Lautresite, le jour, 25 juin 03
 


 

En ce jour du mercredi 25 juin 2003. On va vous donner des nouvelles des vaches. Deux d'entre elles sont arrivées Place Rouppe, à portée de regard du bureau où l'on écrit. Rien à dire, ce sont bien des vaches. Pour le reste, la presse annonce que dix bovidés, déjà, ont été dégradés. Dans l'argumentaire de cette exposition, la lutte contre le vandalisme urbain venait, il y a quelques mois, en premier : "Ce que les gens font, les gens ne le détruisent pas", entendait-on. Il n'aura fallu que quatre jours pour s'assurer du contraire. Les organisateurs publient des communiqués de victoire : il resterait 170 vaches intactes. On va vous donner des nouvelles de Vladimir Likov, demandeur d'asile, russe et atteint d'un cancer : l'avis d'expulsion a été retiré, il peut demeurer en Belgique et poursuivre son traitement.

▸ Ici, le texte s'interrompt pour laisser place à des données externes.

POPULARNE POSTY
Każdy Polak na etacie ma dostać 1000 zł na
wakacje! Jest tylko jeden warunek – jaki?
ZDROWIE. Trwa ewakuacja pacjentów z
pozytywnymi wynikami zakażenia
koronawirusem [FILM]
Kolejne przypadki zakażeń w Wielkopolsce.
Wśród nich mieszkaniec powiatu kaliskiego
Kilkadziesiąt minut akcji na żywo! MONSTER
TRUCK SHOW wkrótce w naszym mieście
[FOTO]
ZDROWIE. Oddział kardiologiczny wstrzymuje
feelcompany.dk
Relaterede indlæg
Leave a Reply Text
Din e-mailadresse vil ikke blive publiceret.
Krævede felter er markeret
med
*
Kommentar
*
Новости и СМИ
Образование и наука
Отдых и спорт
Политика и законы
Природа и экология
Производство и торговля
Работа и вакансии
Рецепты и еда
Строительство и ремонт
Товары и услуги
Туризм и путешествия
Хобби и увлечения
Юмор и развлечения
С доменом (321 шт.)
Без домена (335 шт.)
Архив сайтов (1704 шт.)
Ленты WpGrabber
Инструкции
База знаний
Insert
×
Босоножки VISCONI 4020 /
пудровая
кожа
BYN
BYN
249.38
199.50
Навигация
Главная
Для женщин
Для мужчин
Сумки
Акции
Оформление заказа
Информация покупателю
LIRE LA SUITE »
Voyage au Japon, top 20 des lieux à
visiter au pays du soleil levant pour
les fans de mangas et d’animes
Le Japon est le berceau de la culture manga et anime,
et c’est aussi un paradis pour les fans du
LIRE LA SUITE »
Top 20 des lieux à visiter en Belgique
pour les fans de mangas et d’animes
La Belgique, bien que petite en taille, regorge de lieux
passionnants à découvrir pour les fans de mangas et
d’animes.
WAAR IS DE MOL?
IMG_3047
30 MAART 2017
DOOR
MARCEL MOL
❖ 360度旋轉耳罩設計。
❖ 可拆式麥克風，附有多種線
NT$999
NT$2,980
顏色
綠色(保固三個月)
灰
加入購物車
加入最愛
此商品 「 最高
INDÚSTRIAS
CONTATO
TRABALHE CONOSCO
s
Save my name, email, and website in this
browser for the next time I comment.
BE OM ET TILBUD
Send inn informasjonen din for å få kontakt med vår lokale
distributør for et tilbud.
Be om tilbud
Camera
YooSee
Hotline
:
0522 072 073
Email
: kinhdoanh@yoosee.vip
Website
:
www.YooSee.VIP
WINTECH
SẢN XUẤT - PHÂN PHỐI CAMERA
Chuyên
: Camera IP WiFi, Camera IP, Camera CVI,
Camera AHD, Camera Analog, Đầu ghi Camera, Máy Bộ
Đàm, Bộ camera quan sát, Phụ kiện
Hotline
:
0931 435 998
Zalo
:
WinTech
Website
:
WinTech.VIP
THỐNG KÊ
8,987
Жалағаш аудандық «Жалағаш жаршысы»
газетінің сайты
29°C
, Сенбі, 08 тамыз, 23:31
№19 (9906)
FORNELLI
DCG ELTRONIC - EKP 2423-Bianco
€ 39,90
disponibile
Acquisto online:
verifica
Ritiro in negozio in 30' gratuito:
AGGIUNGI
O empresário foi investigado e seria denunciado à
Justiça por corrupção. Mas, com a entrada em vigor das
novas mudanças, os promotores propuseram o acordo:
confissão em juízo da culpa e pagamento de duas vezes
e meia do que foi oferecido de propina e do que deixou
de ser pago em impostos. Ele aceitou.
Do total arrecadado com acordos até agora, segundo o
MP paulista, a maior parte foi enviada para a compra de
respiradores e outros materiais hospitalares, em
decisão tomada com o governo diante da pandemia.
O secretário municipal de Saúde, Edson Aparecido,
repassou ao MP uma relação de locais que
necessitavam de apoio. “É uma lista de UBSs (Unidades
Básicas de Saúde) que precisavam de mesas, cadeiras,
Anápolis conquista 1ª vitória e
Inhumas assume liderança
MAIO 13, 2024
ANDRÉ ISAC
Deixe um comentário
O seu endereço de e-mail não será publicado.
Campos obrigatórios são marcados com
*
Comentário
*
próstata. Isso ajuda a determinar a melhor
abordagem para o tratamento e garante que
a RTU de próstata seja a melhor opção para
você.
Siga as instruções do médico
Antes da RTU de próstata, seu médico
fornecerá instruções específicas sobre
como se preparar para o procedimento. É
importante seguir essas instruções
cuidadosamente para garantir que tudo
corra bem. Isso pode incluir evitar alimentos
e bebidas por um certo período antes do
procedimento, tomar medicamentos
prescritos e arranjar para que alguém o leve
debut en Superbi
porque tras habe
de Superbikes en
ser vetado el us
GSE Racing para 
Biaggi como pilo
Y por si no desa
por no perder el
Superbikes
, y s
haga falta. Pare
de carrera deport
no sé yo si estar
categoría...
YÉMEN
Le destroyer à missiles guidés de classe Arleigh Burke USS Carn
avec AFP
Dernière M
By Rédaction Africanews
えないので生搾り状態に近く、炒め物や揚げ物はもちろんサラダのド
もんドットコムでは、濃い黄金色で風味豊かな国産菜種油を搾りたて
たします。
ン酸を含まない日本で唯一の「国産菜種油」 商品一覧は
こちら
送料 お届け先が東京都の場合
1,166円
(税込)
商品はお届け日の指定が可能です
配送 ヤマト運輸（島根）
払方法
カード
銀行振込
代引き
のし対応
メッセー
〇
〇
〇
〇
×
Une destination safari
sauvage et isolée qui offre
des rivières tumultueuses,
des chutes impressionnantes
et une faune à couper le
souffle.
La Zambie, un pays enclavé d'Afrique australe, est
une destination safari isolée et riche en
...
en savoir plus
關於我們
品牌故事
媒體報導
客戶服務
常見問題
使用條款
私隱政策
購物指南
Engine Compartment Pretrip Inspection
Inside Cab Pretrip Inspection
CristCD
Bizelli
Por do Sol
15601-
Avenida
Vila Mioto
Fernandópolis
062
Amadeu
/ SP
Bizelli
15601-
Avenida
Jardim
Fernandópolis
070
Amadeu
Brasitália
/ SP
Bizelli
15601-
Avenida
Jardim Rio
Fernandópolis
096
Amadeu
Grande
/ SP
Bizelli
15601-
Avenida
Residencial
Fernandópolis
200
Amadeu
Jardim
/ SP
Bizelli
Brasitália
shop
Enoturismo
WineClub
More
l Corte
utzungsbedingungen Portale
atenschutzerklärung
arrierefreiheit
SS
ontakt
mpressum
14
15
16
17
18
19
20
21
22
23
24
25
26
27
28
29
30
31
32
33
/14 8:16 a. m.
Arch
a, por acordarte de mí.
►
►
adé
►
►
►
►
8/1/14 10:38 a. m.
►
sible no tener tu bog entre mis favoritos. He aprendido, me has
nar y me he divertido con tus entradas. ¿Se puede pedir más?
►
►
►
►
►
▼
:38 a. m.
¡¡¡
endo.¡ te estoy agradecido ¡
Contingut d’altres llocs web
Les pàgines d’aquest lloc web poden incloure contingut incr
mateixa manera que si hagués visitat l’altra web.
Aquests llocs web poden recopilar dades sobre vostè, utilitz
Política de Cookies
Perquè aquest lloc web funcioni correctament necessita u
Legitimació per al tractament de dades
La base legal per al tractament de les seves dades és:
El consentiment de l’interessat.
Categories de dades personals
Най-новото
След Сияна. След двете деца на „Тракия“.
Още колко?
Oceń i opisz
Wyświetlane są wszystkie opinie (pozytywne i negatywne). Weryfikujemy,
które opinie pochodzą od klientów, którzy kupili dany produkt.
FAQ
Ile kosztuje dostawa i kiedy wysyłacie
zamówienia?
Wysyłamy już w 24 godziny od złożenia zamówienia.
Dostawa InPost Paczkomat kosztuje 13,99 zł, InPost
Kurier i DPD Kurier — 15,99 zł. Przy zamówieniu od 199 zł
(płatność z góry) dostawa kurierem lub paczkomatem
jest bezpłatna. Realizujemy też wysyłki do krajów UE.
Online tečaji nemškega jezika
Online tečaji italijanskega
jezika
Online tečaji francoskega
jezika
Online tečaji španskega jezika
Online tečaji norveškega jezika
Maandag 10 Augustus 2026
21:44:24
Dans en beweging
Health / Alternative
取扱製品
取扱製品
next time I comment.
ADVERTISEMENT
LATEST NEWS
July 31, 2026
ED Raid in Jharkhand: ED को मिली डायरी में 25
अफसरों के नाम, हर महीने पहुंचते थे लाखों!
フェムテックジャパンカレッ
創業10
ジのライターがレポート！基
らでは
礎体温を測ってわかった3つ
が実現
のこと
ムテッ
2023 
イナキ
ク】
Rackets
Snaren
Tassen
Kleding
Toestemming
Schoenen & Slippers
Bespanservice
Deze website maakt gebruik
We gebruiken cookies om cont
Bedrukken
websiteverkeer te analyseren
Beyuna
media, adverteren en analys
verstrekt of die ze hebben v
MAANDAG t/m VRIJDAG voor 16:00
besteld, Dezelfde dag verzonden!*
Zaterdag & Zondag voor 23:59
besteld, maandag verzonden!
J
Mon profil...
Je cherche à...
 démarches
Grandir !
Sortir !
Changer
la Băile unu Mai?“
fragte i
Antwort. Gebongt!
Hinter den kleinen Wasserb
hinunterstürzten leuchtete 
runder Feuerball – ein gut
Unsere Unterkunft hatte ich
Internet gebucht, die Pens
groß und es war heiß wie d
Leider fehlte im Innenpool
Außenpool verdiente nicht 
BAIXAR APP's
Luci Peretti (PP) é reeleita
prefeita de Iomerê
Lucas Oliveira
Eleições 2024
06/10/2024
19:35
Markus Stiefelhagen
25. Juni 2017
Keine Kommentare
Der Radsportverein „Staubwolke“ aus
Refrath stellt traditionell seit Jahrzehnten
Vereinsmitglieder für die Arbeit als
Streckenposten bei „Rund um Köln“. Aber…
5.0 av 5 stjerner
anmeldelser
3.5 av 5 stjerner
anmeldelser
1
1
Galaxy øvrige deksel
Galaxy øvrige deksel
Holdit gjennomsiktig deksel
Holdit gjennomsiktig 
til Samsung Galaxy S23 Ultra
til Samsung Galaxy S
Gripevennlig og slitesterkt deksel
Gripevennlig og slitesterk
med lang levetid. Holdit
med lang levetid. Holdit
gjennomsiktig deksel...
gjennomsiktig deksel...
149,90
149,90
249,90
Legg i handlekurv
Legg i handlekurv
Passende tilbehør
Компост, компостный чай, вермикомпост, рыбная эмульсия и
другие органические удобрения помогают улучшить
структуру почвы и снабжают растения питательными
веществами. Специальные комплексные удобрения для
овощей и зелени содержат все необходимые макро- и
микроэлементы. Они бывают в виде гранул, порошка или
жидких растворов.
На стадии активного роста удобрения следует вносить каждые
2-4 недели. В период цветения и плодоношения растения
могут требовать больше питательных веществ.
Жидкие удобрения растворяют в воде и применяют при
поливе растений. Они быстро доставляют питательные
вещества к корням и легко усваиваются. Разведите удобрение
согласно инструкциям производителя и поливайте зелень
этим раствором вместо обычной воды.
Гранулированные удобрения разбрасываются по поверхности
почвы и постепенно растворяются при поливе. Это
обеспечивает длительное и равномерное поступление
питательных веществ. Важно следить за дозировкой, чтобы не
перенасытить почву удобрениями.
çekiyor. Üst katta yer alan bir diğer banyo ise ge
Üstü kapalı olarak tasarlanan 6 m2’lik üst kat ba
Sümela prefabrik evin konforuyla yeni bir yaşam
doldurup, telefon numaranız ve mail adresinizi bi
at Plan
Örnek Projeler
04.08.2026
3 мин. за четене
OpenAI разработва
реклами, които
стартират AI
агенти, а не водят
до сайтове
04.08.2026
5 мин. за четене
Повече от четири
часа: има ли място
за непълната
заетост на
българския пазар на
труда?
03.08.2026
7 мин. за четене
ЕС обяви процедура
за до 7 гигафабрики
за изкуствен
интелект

Relisez ce qui fut dit hier ici même. On n'enlève rien et l'on y ajouterait même bien quelques petites choses. On va vous donner des nouvelles des armes de destruction massive irakiennes. La Commission de la Chambre des Communes qui enquête sur les vérités et mensonges du gouvernement britannique dans cette affaire a réussi à arracher au secrétaire d'État au Foreign Office, Jack Straw, un "C'est embarrassant".

En effet. Il ne faut pas avoir de bibliothèque pour n'avoir pas lu, à un moment de sa vie, cette phrase de Thomas Mann : "À la longue, une vérité nuisible vaut mieux qu'un mensonge utile". On va vous donner des nouvelles de lautresite. Samedi, le conseil d'administration de Causes Communes, l'association qui porte le projet, tiendra une nouvelle réunion d'urgence. On parlera de portes, de clés et de paillasson. Et pour le coup, puisque précisément "une vérité nuisible vaut mieux qu'un mensonge utile", on ne va pas prétendre ici que l'on se sente particulièrement soutenu par les lecteurs. Avec un tel engouement et suivant l'ordonnance des lois du marché, il ne serait que justifié que lautresite disparaisse. C'est embarrassant. Si vous saviez ce que coûtent les actes gratuits ! Comme nous ne souhaitions pas qu'il ne reste de public que les bancs, nous avons voulu restituer ici, sur ces pages, quelque chose du bien commun. Il s'agirait de nous dire vite si nous avons eu quelque raison de prendre le risque d'encore vouloir penser ensemble ou bien, si tout compte fait, l'on préfère les vaches, l'artentainment, les mensonges par soumission et toutes ces choses qui se nourrissent du faux, du duplice et de l'équivoque pour prospérer. Oui, il faudrait nous le dire.